9歳の時から青の時代までの作品がメインに展示されています。ピカソが15、16歳に描いた超絶技巧の作品群は特に見応えがありました。若い頃のピカソがこれ程多く 徹底して写実を行なっていた点はたいへん興味深いことです。僕は、歴史上の画家の中では、ベラスケス、レオナルド・ダヴィンチ、ダリ、フェルメールらが最高峰の技術を持っていたと考えています。でも仮に、ピカソが子どものような奔放な絵を求めず、絵画技術を追求し続けていったとしたら、ベラスケスらを上回る腕を習得していたかもしれない、と感じられる美術館でした。




サンタ・マリア・ダル・マル教会。
14世紀のカタルーニャ・ゴシックの教会です。




かつては海と陸の境界であった場所です。スペイン独特の暗い空間にステンドグラスが映えています。




町中にあるピカソの壁画。




不思議な音の楽器を演奏する人。




9月19日。
ミロ美術館。
モンジュイックの丘の上にあるジョアン・ミロの美術館です。設計はホセ・ルイス・セルトです。20世紀のスペインでは、ピカソ、ミロ、ダリと3人の天才画家が生まれています。




コレクションはかなり充実しています。幻覚から生まれたものとは思えない軽快な作品が並びます。





純粋に色と形で楽しませてくれる絵画ばかりでした。




彫刻。




ピカソとミロには2つの共通点が見えました。一つは、言語化する間もなく鑑賞者の感覚に響いてくる造形力。もう一つは、2人が歳をとるにつれて、作品がどんどん開放的に自由になっていくことです。絵画に普遍性を追い求める行為が、このような結果を生んだのだと考えられます。






巨大なタペストリーもあります。




屋上。





カタルーニャ美術館。
中世のキリスト教美術の殿堂です。注目は、カタルーニャ地方で発展したロマネスク芸術です。








全能のキリスト。
タウイのサン・クリメン聖堂の力強い壁画です。




夕方、スペイン広場からサンツ経由で最後にもう一度サグラダ・ファミリアへ。
夕日が射した光景は美しく、時間が異なると全く異なる印象を受けました。3度目の訪問ですが、時間が許す限り いつまででも居たくなる程 魅了されました。
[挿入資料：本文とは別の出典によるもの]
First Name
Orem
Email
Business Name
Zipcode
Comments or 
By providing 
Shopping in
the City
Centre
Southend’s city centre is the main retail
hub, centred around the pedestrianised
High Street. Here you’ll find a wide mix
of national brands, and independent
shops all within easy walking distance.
音楽が始まり、自ずと踊り出すバルセロナのじいちゃんたち。




夜は伝説的なカフェ・バー「クワトロ・ガット(四匹の猫)」を訪れました。ここは、無名時代のピカソや多くの芸術家たちの卵が集っていたカフェ・バーであり、20世紀芸術の原点を象徴する場所です。




バルセロナは、混沌とした街の中に魅力的な芸術が満ち溢れています。希望や感動を与えてくれる本当にすばらしいところでした。また必ず行きたい場所です。